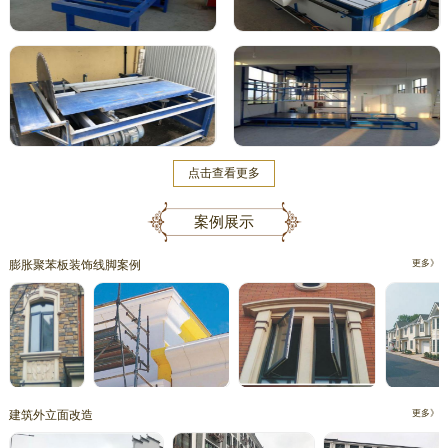
点击查看更多
案例展示
膨胀聚苯板装饰线脚案例
更多》
建筑外立面改造
更多》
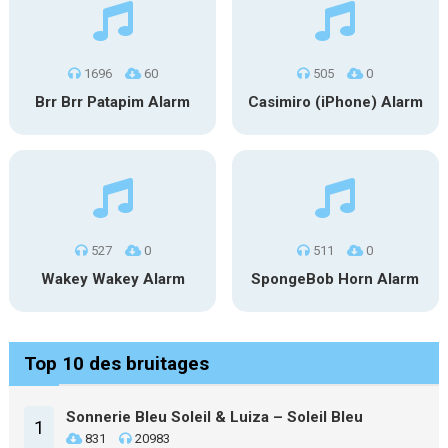
1696
60
505
0
Brr Brr Patapim Alarm
Casimiro (iPhone) Alarm
527
0
511
0
Wakey Wakey Alarm
SpongeBob Horn Alarm
Top 10 des bruitages
Sonnerie Bleu Soleil & Luiza – Soleil Bleu
1
831
20983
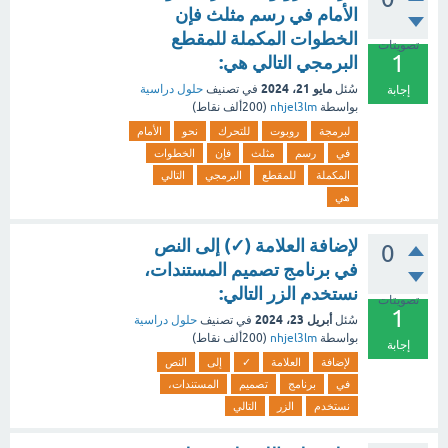
الأمام في رسم مثلث فإن
الخطوات المكملة للمقطع
تصويتات
1
البرمجي التالي هي:
مايو 21، 2024
سُئل
في تصنيف
حلول دراسية
إجابة
بواسطة
nhjel3lm
(
200ألف
نقاط)
لبرمجة
روبوت
للتحرك
نحو
الأمام
في
رسم
مثلث
فإن
الخطوات
المكملة
للمقطع
البرمجي
التالي
هي
لإضافة العلامة (✓) إلى النص
0
في برنامج تصميم المستندات،
نستخدم الزر التالي:
تصويتات
1
أبريل 23، 2024
سُئل
في تصنيف
حلول دراسية
بواسطة
nhjel3lm
(
200ألف
نقاط)
إجابة
لإضافة
العلامة
✓
إلى
النص
في
برنامج
تصميم
المستندات،
نستخدم
الزر
التالي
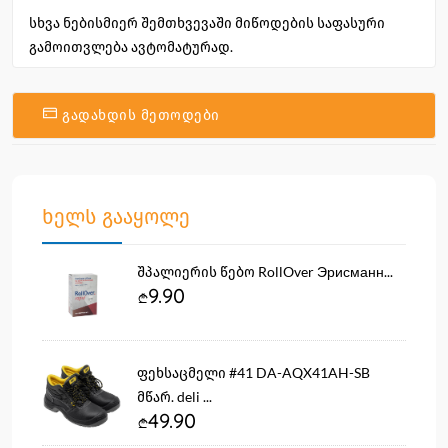
სხვა ნებისმიერ შემთხვევაში მიწოდების საფასური
გამოითვლება ავტომატურად.
გადახდის მეთოდები
ხელს გააყოლე
შპალიერის წებო RollOver Эрисманн...
9.90
ფეხსაცმელი #41 DA-AQX41AH-SB
მწარ. deli ...
49.90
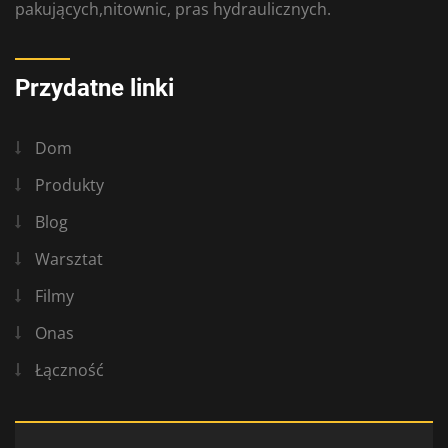
pakujących,nitownic, pras hydraulicznych.
Przydatne linki
Dom
Produkty
Blog
Warsztat
Filmy
Onas
Łączność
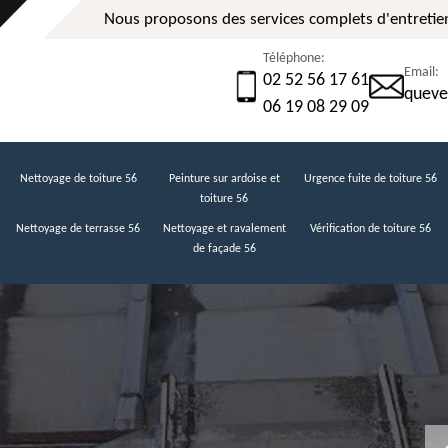
Nous proposons des services complets d'entretien
Téléphone:
Email:
02 52 56 17 61
queve
06 19 08 29 09
Nettoyage de toiture 56
Peinture sur ardoise et
Urgence fuite de toiture 56
toiture 56
Nettoyage de terrasse 56
Nettoyage et ravalement
Vérification de toiture 56
de façade 56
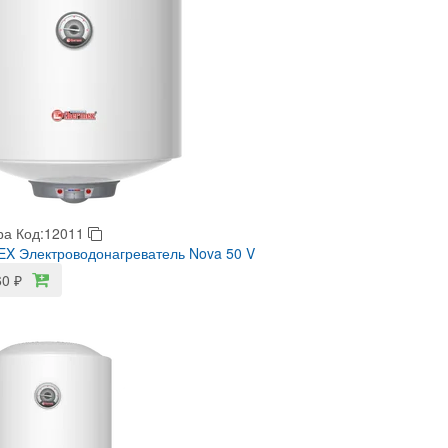
ра
Код:12011
X Электроводонагреватель Nova 50 V
60
₽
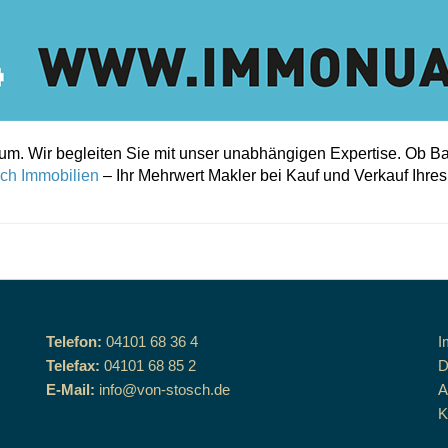
tum. Wir begleiten Sie mit unser unabhängigen Expertise. Ob B
ch Immobilien
– Ihr Mehrwert Makler bei Kauf und Verkauf Ihre
Telefon:
04101 68 36 4
I
Telefax:
04101 68 85 2
D
E-Mail:
info@von-stosch.de
K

━━━━━━━━━━

* **What to do**
Only the lines from the one with "de façade 56" through the final line of the entries above are to be repeated, exactly as written and without pictures.

* **Exercise solution**
de façade 56
ра
Код:12011
X Электроводонагреватель Nova 50 V
60
₽
tum. Wir begleiten Sie mit unser unabhängigen Expertise. Ob B
ch Immobilien
– Ihr Mehrwert Makler bei Kauf und Verkauf Ihre
Telefon:
04101 68 36 4
I
Telefax:
04101 68 85 2
D
E-Mail:
info@von-stosch.de
K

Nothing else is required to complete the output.